| Supplied text |
# Introduction

In this notebook there are few analysis on the [Chicago Taxi Trips](https://console.cloud.google.com/bigquery?p=bigquery-public-data&d=chicago_taxi_trips&page=dataset&inv=1&invt=Ab3rgg&project=grand-sphere-466709-g1&ws=!1m9!1m4!4m3!1sbigquery-public-data!2schicago_taxi_trips!3staxi_trips!1m3!3m2!1sbigquery-public-data!2schicago_taxi_trips) dataset from GoogleCloud


In [None]:
!pip install gdown
!pip install geodatasets

import gdown
import pandas as pd
import matplotlib.pyplot as plt
import seaborn as sns
from google.cloud import bigquery
from shapely.geometry import Point
import geopandas as gpd
from geopandas import GeoDataFrame
import geodatasets
print("Setup Complete")

The following code cell fetches the `taxi_trips` table from the `chicago_taxi_trips` dataset.

In [None]:
# Create a "Client" object
client = bigquery.Client()

# Construct a reference to the "chicago_taxi_trips" dataset
dataset_ref = client.dataset("chicago_taxi_trips", project="bigquery-public-data")

# API request - fetch the dataset
dataset = client.get_dataset(dataset_ref)

# To find the table name
tables = list(client.list_tables(dataset))

# Print names of all tables in the dataset (there's only one!)
for table in tables:  
    print(table.table_id)

# Construct a reference to the "taxi_trips" table
table_ref = dataset_ref.table("taxi_trips")

| Problem 1 |
In the taxi trips notebook, do statements (a), (b), and (c) agree with it? Answer yes or no for each and quote the words that decide it.
(a) The dataset analyzed comes from GoogleCloud.
(b) The notebook installs gdown with pip.
(c) The dataset contains several tables.
| Problem 2 |
Using the taxi trips notebook, answer each question below on its own line, marking answers (a), (b), (c).
(a) What message does the setup code print?
(b) Which project is named when the reference to the dataset is built?
(c) Which table does the last line of code reference?
| Problem 3 |
Reproduce the portion of the taxi trips notebook from "# API request" up to and including "(there's only one!)".

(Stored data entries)
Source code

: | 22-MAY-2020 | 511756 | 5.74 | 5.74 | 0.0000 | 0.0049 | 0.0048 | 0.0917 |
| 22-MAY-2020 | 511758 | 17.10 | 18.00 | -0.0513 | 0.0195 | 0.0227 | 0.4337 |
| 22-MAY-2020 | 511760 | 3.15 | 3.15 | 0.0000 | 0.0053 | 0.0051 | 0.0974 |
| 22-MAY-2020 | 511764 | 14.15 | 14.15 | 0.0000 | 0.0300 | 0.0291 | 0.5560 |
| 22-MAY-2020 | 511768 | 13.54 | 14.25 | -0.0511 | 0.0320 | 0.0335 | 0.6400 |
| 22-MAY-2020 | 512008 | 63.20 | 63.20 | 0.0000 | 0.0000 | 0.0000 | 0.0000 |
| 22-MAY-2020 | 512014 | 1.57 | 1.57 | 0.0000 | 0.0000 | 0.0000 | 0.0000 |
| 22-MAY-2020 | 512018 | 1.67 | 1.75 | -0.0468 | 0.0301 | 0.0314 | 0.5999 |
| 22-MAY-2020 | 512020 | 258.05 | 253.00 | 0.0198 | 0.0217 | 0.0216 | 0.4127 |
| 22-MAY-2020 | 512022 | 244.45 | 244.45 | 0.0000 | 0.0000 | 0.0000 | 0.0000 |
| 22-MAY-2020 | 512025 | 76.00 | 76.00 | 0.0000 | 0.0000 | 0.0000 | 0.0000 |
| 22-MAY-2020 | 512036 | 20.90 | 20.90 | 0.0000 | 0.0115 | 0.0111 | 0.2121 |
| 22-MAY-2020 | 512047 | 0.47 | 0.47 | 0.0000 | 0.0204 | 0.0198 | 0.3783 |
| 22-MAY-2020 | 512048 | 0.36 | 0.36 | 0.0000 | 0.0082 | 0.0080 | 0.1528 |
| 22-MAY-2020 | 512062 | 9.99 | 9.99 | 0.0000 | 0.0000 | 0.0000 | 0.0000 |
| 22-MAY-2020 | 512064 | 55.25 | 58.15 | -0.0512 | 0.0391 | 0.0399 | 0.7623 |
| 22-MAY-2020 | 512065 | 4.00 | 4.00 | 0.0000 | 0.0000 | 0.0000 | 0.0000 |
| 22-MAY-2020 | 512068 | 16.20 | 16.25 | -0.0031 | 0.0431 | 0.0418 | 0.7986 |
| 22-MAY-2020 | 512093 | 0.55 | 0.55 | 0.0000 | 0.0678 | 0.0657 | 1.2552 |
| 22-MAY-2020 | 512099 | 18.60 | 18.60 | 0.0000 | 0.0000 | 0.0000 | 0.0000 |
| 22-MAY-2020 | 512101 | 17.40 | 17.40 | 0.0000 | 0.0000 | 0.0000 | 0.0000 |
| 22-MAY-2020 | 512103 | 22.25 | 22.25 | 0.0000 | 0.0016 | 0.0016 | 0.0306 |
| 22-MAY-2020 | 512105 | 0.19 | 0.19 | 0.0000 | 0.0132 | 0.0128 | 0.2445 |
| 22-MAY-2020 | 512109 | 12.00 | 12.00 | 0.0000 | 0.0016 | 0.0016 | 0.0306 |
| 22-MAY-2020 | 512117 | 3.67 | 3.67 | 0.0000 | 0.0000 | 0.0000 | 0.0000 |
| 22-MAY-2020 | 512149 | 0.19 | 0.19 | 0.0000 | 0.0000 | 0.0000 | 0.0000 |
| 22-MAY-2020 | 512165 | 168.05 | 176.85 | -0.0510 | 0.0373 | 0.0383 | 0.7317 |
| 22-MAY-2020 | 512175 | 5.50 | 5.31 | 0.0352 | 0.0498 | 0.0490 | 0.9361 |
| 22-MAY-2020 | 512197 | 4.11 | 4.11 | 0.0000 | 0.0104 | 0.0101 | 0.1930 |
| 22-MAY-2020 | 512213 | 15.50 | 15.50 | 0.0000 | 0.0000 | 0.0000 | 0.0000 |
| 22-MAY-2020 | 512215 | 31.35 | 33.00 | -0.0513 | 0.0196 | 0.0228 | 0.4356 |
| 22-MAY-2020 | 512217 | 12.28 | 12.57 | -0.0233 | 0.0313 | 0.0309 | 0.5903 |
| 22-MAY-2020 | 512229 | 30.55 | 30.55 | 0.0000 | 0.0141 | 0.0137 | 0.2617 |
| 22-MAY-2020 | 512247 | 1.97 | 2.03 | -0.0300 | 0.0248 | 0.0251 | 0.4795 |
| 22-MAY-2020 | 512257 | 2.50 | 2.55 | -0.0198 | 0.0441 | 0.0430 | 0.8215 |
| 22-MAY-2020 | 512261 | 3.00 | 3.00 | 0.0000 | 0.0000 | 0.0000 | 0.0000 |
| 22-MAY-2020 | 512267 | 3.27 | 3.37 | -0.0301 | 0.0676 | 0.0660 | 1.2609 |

| Worked solution 1 |
(a) Yes: "dataset from GoogleCloud"
(b) Yes: "!pip install gdown"
(c) No: "(there's only one!)"

| Worked solution 2 |
(a) "Setup Complete"
(b) bigquery-public-data
(c) taxi_trips

| Worked solution 3 |
# API request - fetch the dataset
dataset = client.get_dataset(dataset_ref)

# To find the table name
tables = list(client.list_tables(dataset))

# Print names of all tables in the dataset (there's only one!)